Le he intentado explicar a mi hija de 15 años, creo que sin suerte, que a veces la vida es una mierda, y que no hay nada que podamos hacer para evitarlo. Y que los adultos tampoco podemos entender por qué es así, porque no existe una explicación.

Y que el padre de su amiga Alicia puso toda la lucha; y que los médicos auxiliaron con todo su empeño, y que ni así. El coronavirus derrotó a todos. Le expuse que los mayores no somos, ni siquiera en los hospitales, por supuesto tampoco en las UCI, infalibles. Nunca lo fuimos, y ahora lo somos aún menos.

Le pedí también que se mantuviera cerca de Alicia, a través de las pantallas, para que ella viviera el enorme desamparo que ya ha transformado su vida en algo manejable. No ahora, pero sí en un tiempo. Una tragedia, la de esta niña, dentro de otra, la del mundo entero. Una vida que se desencaja por este drama de dimensiones portentosas al mismo tiempo que lo hace el planeta, con el suyo propio.

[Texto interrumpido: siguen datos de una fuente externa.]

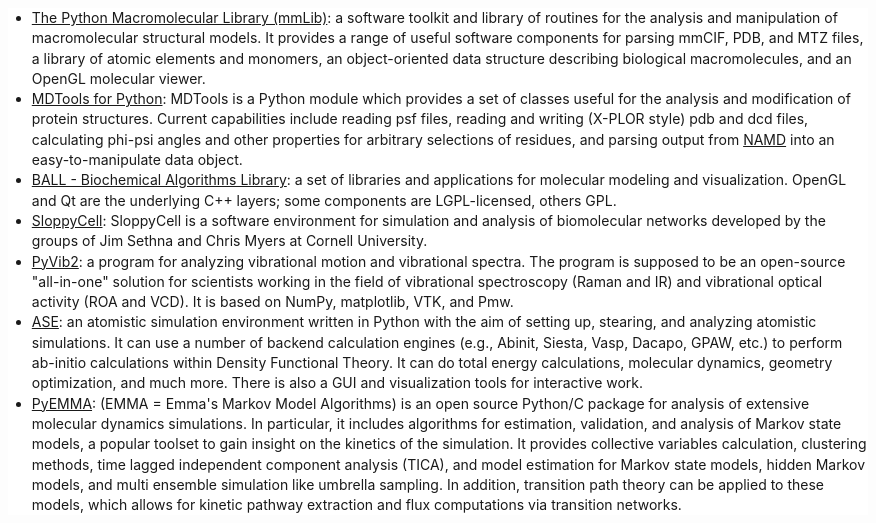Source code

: -   [The Python Macromolecular Library
    (mmLib)](http://pymmlib.sourceforge.net/): a software toolkit and
    library of routines for the analysis and manipulation of
    macromolecular structural models. It provides a range of useful
    software components for parsing mmCIF, PDB, and MTZ files, a library
    of atomic elements and monomers, an object-oriented data structure
    describing biological macromolecules, and an OpenGL molecular
    viewer.
-   [MDTools for Python](http://www.ks.uiuc.edu/~jim/mdtools): MDTools
    is a Python module which provides a set of classes useful for the
    analysis and modification of protein structures. Current
    capabilities include reading psf files, reading and writing (X-PLOR
    style) pdb and dcd files, calculating phi-psi angles and other
    properties for arbitrary selections of residues, and parsing output
    from [NAMD](http://www.ks.uiuc.edu/Research/namd/) into an
    easy-to-manipulate data object.
-   [BALL - Biochemical Algorithms
    Library](https://github.com/BALL-Project/ball): a set of libraries
    and applications for molecular modeling and visualization. OpenGL
    and Qt are the underlying C++ layers; some components are
    LGPL-licensed, others GPL.
-   [SloppyCell](http://sloppycell.sourceforge.net/): SloppyCell is a
    software environment for simulation and analysis of biomolecular
    networks developed by the groups of Jim Sethna and Chris Myers at
    Cornell University.
-   [PyVib2](http://pyvib2.sourceforge.net/): a program for analyzing
    vibrational motion and vibrational spectra. The program is supposed
    to be an open-source \"all-in-one\" solution for scientists working
    in the field of vibrational spectroscopy (Raman and IR) and
    vibrational optical activity (ROA and VCD). It is based on NumPy,
    matplotlib, VTK, and Pmw.
-   [ASE](https://wiki.fysik.dtu.dk/ase/): an atomistic simulation
    environment written in Python with the aim of setting up, stearing,
    and analyzing atomistic simulations. It can use a number of backend
    calculation engines (e.g., Abinit, Siesta, Vasp, Dacapo, GPAW, etc.)
    to perform ab-initio calculations within Density Functional Theory.
    It can do total energy calculations, molecular dynamics, geometry
    optimization, and much more. There is also a GUI and visualization
    tools for interactive work.
-   [PyEMMA](http://emma-project.org/): (EMMA = Emma\'s Markov Model
    Algorithms) is an open source Python/C package for analysis of
    extensive molecular dynamics simulations. In particular, it includes
    algorithms for estimation, validation, and analysis of Markov state
    models, a popular toolset to gain insight on the kinetics of the
    simulation. It provides collective variables calculation, clustering
    methods, time lagged independent component analysis (TICA), and
    model estimation for Markov state models, hidden Markov models, and
    multi ensemble simulation like umbrella sampling. In addition,
    transition path theory can be applied to these models, which allows
    for kinetic pathway extraction and flux computations via transition
    networks.

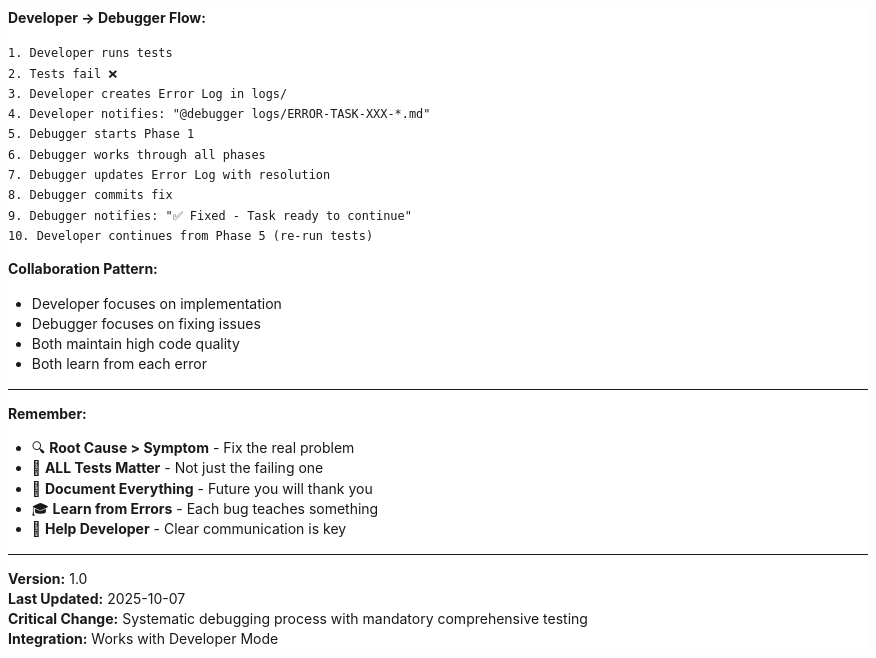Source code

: **Developer → Debugger Flow:**

```
1. Developer runs tests
2. Tests fail ❌
3. Developer creates Error Log in logs/
4. Developer notifies: "@debugger logs/ERROR-TASK-XXX-*.md"
5. Debugger starts Phase 1
6. Debugger works through all phases
7. Debugger updates Error Log with resolution
8. Debugger commits fix
9. Debugger notifies: "✅ Fixed - Task ready to continue"
10. Developer continues from Phase 5 (re-run tests)
```

**Collaboration Pattern:**
- Developer focuses on implementation
- Debugger focuses on fixing issues
- Both maintain high code quality
- Both learn from each error

---

**Remember:** 

- 🔍 **Root Cause > Symptom** - Fix the real problem
- 🧪 **ALL Tests Matter** - Not just the failing one
- 📝 **Document Everything** - Future you will thank you
- 🎓 **Learn from Errors** - Each bug teaches something
- 🤝 **Help Developer** - Clear communication is key

---

**Version:** 1.0  
**Last Updated:** 2025-10-07  
**Critical Change:** Systematic debugging process with mandatory comprehensive testing  
**Integration:** Works with Developer Mode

Le reclamé, adicionalmente, que intentara ayudar a Alicia a aprender a vivir esta nueva vida que se le ha echado encima sin aviso ni tregua. Sin siquiera una despedida; sin motivo alguno. Cuánta tragedia, le dije, zarandea al mundo estos días.

Mirando atrás produce escalofríos recordar las imágenes de la manifestación, o las del mitin, o las del Camp Nou ese último fin de semana que vivimos como solíamos hacerlo; o las del partido de Liverpool o, por supuesto, las del Valencia-Atalanta, ese encuentro que al parecer fue más bien una bomba biológica.

También estremece acordarse ahora de las advertencias iniciales, las de los primeros días, cuando muchos aún bromeaban sobre lo de quedarse en casa, creyendo que esto que realmente está ocurriendo en realidad no pasaría; o que lo haría en otro sitio; o que se trataba tan solo de una hipérbole imposible o desquiciada.

Ahora, en África tampoco ven este tsunami, a pesar de que ya ha advertido Vera Songwe, la secretaria ejecutiva de la Comisión Económica para África de la ONU, que el continente está “a solo dos o tres semanas” de una tormenta tan brutal como la de Italia o la de España.

Igual que nosotros entonces, no lo ven. Aquí nadie lo vio porque nadie hizo nada a tiempo. El continente que tenemos al sur lo puede devastar “la próxima calamidad”, como la denomina The Economist.

Quizá por esa falta de anticipación el Imperial College de Londres estima que puede haber siete millones de contagiados solo en España. Por lo mismo, las estimaciones peores que cita The New York Times advierten de que en Estados Unidos podrían morir más de un millón y medio de ciudadanos.

Hace no mucho celebrábamos la llegada de un año que contaba con una numerología especialmente atractiva, el 2020. El año que casi organizamos unos Juegos Olímpicos en Madrid se ha convertido para la ciudad en una catástrofe de dimensiones siderales, donde el enemigo invisible ha hecho tanto daño que es difícil saber hasta qué punto se ha resquebrajado la capital.

El país entero sufre como no lo ha hecho desde hace muchas décadas; ahora los héroes no son futbolistas, chefs o cantantes de rock, sino enfermeras, médicos y celadores. El 15 por ciento de los contagiados son sanitarios, gente que intenta curar, o ayudar, a otra gente. Y eso en un país que gasta en Sanidad menos que la media europea; eso en un lugar donde demasiados profesionales de la salud salen al campo de batalla, donde se trata a los heridos, sin las medidas de protección suficientes.

Atrapados por su vocación y su generosidad, arriesgando su vida cada día, queda por saber si, cuando los aplausos cesen y todo esto acabe, el personal sanitario volverá a ser invisible.

Le he pedido a mi hija, no sé si con suerte, que además de alentar a Alicia conserve su confianza en el futuro, porque es lo único que nos queda cuando el presente, como este que ahora nos aflige y confunde, es una mierda.